Após 50 anos, Suprema Corte dos EUA derruba direito ao aborto

Estados passam a ser livres para proibir interrupção da gravidez

Publicado sexta-feira, 24 de junho de 2022 às 11:50 h | Atualizado em 24/06/2022, 11:50 | Autor: AFP
Decisão não torna a interrupção da gravidez ilegal
Decisão não torna a interrupção da gravidez ilegal -

A Suprema Corte dos Estados Unidos pôs fim nesta sexta-feira, 24, a uma sentença que por quase meio século garantia o direito das mulheres americanas ao aborto, mas que nunca havia sido aceita pela direita religiosa. 

Essa decisão não torna a interrupção da gravidez ilegal, mas leva os Estados Unidos de volta à situação que prevalecia antes da decisão "Roe vs. Wade" de 1973, quando cada estado era livre para autorizá-la ou não.

Em um país muito dividido, é provável que metade dos estados, especialmente do Sul e Centro mais conservadores e religiosos, possam banir a prática do aborto no curto prazo.

"A Constituição não faz nenhuma referência ao aborto e nenhum de seus artigos protege implicitamente esse direito", escreveu o juiz Samuel Alito, em nome da maioria.

Neste contexto, Roe vs.
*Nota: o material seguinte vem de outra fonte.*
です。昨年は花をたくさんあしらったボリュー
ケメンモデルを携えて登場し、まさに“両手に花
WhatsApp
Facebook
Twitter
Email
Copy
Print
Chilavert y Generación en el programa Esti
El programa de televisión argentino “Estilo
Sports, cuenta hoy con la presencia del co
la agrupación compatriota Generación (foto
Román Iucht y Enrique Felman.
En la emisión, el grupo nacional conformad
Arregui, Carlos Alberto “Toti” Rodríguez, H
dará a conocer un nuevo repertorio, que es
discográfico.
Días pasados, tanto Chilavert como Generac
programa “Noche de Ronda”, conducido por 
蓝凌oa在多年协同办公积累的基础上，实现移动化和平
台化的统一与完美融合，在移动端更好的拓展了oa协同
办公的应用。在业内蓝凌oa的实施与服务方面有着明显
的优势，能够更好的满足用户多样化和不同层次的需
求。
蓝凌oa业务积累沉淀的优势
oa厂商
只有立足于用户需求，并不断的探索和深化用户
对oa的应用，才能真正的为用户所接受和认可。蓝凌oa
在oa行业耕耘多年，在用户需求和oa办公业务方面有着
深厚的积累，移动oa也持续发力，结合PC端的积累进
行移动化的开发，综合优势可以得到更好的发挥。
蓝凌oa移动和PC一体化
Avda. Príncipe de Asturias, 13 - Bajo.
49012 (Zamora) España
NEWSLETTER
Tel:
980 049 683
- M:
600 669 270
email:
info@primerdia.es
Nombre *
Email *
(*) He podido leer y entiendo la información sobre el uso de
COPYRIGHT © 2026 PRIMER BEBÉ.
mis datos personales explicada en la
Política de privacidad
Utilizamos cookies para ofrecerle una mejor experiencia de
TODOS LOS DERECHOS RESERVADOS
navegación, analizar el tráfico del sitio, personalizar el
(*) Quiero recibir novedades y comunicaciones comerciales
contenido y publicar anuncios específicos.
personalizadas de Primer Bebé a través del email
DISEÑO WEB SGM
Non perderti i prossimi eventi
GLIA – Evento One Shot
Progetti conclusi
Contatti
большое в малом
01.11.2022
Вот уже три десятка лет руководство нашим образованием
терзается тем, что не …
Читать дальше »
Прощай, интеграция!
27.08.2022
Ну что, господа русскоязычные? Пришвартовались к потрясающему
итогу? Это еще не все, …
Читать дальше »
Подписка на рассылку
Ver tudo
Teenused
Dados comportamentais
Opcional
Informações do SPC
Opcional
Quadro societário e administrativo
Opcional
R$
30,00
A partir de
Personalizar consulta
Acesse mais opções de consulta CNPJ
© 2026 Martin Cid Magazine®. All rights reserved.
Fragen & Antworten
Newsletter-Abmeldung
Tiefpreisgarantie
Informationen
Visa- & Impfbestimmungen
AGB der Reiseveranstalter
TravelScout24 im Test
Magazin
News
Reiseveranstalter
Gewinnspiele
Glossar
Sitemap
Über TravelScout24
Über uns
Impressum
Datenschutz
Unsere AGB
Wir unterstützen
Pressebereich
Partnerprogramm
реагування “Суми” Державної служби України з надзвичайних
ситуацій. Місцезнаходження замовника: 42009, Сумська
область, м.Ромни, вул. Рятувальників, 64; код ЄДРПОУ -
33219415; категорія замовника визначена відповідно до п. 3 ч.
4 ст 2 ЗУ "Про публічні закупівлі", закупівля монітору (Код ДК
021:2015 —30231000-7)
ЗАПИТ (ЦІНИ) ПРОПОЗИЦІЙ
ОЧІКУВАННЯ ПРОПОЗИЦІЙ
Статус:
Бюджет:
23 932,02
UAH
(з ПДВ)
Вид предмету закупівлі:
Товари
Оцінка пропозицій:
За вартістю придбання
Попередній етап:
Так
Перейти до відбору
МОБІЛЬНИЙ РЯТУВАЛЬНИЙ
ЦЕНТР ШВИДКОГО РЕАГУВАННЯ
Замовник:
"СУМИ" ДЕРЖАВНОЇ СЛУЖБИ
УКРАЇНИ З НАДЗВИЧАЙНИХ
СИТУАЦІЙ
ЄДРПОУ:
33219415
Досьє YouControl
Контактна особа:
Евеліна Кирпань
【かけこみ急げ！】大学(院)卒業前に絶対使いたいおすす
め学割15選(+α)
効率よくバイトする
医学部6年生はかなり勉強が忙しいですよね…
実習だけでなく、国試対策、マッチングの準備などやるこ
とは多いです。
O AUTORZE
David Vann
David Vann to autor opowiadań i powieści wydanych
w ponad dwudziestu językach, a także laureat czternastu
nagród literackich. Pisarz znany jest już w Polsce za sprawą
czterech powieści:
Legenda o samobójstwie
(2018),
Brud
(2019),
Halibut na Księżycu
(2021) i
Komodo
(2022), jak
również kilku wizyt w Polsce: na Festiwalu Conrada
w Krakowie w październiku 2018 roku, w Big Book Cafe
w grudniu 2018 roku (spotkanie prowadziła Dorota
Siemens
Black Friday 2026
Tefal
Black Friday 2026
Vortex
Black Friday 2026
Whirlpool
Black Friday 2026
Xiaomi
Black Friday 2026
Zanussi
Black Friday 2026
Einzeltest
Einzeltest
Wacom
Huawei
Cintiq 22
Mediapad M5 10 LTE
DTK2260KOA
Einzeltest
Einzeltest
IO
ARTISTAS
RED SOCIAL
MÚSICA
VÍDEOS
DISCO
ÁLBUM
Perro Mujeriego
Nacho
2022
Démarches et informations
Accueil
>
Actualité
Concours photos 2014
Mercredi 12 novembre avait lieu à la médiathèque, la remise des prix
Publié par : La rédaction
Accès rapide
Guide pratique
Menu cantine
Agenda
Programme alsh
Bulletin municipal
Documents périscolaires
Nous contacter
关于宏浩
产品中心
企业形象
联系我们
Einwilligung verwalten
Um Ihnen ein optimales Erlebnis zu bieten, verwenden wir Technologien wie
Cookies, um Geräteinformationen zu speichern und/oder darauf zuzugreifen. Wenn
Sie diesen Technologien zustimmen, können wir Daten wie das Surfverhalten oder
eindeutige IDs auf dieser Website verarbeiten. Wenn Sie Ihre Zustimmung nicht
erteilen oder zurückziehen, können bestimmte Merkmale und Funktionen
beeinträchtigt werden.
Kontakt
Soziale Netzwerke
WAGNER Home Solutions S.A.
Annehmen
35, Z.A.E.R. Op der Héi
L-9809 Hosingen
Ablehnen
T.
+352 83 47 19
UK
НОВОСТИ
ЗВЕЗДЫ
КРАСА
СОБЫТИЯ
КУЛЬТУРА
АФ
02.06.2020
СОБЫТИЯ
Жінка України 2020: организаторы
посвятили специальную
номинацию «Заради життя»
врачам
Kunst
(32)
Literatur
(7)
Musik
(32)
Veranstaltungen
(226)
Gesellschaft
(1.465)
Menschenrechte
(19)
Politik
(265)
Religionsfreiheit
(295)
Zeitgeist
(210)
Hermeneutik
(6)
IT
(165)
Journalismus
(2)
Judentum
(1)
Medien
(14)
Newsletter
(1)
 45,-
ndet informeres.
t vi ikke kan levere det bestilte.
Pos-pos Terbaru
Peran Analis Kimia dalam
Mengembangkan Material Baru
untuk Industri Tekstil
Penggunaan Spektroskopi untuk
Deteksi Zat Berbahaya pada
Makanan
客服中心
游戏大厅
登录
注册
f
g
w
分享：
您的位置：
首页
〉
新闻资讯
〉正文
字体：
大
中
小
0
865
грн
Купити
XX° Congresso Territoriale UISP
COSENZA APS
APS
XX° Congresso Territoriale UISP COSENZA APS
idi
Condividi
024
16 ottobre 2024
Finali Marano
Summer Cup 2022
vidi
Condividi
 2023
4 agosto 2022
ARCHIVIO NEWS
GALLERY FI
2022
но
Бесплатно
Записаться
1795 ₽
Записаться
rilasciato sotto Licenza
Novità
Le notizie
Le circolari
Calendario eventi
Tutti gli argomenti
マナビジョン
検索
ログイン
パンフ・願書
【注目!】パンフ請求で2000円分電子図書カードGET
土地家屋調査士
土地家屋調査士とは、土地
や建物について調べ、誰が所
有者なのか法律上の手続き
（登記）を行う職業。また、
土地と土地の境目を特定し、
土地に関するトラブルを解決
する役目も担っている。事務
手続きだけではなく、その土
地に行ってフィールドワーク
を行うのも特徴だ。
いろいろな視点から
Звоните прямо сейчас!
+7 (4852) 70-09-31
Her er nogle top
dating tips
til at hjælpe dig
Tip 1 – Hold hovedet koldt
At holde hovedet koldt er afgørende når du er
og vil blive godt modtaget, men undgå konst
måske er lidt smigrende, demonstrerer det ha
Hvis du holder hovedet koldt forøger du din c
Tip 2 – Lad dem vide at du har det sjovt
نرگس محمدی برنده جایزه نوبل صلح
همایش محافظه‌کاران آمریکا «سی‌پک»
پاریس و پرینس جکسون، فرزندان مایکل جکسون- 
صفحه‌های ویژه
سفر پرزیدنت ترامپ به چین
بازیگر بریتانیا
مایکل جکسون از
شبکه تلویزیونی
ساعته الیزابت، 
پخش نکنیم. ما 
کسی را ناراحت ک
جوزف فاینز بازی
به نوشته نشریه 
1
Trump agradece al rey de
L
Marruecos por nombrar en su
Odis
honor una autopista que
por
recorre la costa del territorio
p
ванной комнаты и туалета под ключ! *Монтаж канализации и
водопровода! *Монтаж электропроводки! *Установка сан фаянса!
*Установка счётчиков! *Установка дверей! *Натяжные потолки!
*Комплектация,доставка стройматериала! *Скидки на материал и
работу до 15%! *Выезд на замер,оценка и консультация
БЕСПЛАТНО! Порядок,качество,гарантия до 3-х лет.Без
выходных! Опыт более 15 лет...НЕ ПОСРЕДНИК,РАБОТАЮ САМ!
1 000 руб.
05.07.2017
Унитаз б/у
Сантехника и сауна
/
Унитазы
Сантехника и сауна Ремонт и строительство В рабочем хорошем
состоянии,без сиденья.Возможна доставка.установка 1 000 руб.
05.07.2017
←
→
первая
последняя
Wade "deve ser anulado", apontou.

"É hora de devolver a questão do aborto aos representantes eleitos pelo povo", aos parlamentos locais, escreveu.

Tal formulação é muito semelhante ao projeto de sentença que vazou no início de maio, causando grandes manifestações em todo o país e uma onda de indignação na esquerda.

Desde então, a situação tem sido tensa nas imediações da Suprema Corte, isolada pelas forças de segurança para manter os manifestantes à distância.

Em 8 de junho, um homem armado foi preso perto da casa do magistrado Brett Kavanaugh e acusado de tentativa de homicídio.